MATERIAL SHOWN:

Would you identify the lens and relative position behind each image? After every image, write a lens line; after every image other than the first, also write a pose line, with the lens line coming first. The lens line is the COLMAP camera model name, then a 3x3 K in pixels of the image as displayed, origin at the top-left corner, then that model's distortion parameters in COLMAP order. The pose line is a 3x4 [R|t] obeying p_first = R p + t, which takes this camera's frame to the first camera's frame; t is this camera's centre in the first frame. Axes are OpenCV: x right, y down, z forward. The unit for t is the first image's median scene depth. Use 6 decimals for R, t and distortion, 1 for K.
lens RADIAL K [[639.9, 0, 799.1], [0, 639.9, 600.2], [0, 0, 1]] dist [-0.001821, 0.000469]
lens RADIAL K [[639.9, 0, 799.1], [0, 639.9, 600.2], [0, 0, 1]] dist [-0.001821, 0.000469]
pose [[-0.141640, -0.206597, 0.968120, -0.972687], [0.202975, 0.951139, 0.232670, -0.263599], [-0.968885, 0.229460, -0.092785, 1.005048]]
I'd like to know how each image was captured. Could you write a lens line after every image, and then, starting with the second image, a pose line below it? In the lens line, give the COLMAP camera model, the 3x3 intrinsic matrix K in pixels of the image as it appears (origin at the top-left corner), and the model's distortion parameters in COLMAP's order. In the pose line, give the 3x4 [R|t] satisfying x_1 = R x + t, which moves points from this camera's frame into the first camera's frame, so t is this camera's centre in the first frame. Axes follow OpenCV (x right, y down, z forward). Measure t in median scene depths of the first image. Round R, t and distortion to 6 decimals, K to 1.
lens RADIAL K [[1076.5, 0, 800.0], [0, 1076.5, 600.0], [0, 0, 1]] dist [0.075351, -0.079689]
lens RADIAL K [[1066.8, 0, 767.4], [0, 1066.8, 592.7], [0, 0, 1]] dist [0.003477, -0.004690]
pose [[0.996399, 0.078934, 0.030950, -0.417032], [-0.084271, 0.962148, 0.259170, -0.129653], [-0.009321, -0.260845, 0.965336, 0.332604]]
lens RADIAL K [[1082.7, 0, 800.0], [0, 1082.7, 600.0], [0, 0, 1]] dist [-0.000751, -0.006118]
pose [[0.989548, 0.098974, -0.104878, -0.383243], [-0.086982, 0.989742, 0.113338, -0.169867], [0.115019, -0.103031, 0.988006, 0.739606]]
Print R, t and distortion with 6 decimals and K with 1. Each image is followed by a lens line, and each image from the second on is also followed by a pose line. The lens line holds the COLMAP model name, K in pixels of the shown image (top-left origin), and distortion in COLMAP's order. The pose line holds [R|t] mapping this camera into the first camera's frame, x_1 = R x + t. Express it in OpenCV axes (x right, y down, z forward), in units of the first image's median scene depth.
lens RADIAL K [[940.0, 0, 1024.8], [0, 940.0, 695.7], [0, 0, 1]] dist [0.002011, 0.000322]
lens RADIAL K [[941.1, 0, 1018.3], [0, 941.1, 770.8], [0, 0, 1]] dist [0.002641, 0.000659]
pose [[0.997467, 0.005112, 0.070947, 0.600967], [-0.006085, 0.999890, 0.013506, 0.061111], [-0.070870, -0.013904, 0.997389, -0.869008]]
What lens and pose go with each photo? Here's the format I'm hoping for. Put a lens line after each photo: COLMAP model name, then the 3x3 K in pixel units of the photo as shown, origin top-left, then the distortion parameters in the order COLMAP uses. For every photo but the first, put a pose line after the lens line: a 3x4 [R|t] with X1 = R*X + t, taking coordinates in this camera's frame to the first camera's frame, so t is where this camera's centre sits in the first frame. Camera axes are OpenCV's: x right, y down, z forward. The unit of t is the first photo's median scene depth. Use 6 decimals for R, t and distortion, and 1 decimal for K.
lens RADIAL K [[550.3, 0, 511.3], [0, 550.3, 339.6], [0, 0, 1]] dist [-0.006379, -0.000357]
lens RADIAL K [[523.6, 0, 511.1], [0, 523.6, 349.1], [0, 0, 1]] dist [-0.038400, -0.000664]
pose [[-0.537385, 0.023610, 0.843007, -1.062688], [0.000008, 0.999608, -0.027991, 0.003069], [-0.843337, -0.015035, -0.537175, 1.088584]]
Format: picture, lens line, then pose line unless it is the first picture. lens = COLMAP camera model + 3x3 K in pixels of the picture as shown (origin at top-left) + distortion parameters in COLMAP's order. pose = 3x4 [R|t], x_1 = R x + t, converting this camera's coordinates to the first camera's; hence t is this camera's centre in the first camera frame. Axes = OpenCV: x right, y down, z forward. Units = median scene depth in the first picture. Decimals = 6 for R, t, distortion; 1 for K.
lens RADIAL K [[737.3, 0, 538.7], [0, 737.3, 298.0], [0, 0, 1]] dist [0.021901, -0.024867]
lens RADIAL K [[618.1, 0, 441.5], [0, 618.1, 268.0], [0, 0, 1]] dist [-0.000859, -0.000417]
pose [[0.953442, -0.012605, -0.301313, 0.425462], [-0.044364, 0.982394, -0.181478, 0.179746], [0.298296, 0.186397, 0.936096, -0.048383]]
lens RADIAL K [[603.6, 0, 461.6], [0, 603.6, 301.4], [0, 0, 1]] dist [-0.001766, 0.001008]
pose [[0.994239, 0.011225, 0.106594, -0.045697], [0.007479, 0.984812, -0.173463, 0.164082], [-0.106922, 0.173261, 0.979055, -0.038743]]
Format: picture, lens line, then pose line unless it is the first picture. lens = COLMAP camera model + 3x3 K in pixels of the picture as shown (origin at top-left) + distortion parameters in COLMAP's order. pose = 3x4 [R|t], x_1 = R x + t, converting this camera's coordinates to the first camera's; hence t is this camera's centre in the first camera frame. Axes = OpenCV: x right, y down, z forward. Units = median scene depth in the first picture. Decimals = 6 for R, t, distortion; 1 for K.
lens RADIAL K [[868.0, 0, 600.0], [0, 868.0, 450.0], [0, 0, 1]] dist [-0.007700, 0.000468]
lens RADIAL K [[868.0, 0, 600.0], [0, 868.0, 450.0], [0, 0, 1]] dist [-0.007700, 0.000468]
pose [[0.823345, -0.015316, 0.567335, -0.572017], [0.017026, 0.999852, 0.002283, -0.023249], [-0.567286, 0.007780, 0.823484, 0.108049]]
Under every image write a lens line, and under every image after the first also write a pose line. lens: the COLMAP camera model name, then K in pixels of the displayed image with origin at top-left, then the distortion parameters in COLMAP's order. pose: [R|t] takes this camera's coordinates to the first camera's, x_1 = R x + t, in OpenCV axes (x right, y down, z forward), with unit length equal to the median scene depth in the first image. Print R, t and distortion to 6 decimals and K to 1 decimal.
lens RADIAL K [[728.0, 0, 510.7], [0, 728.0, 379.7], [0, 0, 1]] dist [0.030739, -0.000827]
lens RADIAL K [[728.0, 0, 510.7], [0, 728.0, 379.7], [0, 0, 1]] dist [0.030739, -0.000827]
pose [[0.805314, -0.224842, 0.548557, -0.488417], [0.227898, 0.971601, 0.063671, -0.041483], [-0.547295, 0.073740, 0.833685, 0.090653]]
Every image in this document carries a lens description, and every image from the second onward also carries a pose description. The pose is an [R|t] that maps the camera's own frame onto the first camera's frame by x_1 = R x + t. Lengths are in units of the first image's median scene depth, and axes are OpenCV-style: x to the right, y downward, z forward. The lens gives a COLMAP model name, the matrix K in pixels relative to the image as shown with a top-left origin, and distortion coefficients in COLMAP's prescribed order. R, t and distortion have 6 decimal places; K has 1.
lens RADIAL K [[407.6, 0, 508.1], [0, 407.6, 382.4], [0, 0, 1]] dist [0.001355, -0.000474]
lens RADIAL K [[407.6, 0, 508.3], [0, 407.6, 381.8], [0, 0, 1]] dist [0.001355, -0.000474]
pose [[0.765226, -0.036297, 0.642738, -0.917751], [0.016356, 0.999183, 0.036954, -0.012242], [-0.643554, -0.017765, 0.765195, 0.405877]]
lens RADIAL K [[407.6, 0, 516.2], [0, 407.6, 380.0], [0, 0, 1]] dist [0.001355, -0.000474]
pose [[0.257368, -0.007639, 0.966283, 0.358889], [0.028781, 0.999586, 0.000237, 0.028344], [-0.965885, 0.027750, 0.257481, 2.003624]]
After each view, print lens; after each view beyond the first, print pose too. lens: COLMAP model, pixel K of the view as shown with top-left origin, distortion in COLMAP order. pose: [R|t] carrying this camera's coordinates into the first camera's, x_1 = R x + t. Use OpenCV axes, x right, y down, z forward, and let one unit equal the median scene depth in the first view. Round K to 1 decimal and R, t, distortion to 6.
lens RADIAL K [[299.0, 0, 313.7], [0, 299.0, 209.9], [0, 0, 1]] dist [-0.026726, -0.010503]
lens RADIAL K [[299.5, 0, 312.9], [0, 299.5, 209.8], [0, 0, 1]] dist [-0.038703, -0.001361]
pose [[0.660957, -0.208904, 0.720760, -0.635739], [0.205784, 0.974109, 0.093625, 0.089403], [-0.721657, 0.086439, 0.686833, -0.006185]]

TASK DIRECTIONS:
Look above for the line with "Every image in", then copy it and each later line exactly, stopping at the last line of the records.

OUTPUT FOR THIS TASK:
Every image in this document carries a lens description, and every image from the second onward also carries a pose description. The pose is an [R|t] that maps the camera's own frame onto the first camera's frame by x_1 = R x + t. Lengths are in units of the first image's median scene depth, and axes are OpenCV-style: x to the right, y downward, z forward. The lens gives a COLMAP model name, the matrix K in pixels relative to the image as shown with a top-left origin, and distortion coefficients in COLMAP's prescribed order. R, t and distortion have 6 decimal places; K has 1.
lens RADIAL K [[407.6, 0, 508.1], [0, 407.6, 382.4], [0, 0, 1]] dist [0.001355, -0.000474]
lens RADIAL K [[407.6, 0, 508.3], [0, 407.6, 381.8], [0, 0, 1]] dist [0.001355, -0.000474]
pose [[0.765226, -0.036297, 0.642738, -0.917751], [0.016356, 0.999183, 0.036954, -0.012242], [-0.643554, -0.017765, 0.765195, 0.405877]]
lens RADIAL K [[407.6, 0, 516.2], [0, 407.6, 380.0], [0, 0, 1]] dist [0.001355, -0.000474]
pose [[0.257368, -0.007639, 0.966283, 0.358889], [0.028781, 0.999586, 0.000237, 0.028344], [-0.965885, 0.027750, 0.257481, 2.003624]]
After each view, print lens; after each view beyond the first, print pose too. lens: COLMAP model, pixel K of the view as shown with top-left origin, distortion in COLMAP order. pose: [R|t] carrying this camera's coordinates into the first camera's, x_1 = R x + t. Use OpenCV axes, x right, y down, z forward, and let one unit equal the median scene depth in the first view. Round K to 1 decimal and R, t, distortion to 6.
lens RADIAL K [[299.0, 0, 313.7], [0, 299.0, 209.9], [0, 0, 1]] dist [-0.026726, -0.010503]
lens RADIAL K [[299.5, 0, 312.9], [0, 299.5, 209.8], [0, 0, 1]] dist [-0.038703, -0.001361]
pose [[0.660957, -0.208904, 0.720760, -0.635739], [0.205784, 0.974109, 0.093625, 0.089403], [-0.721657, 0.086439, 0.686833, -0.006185]]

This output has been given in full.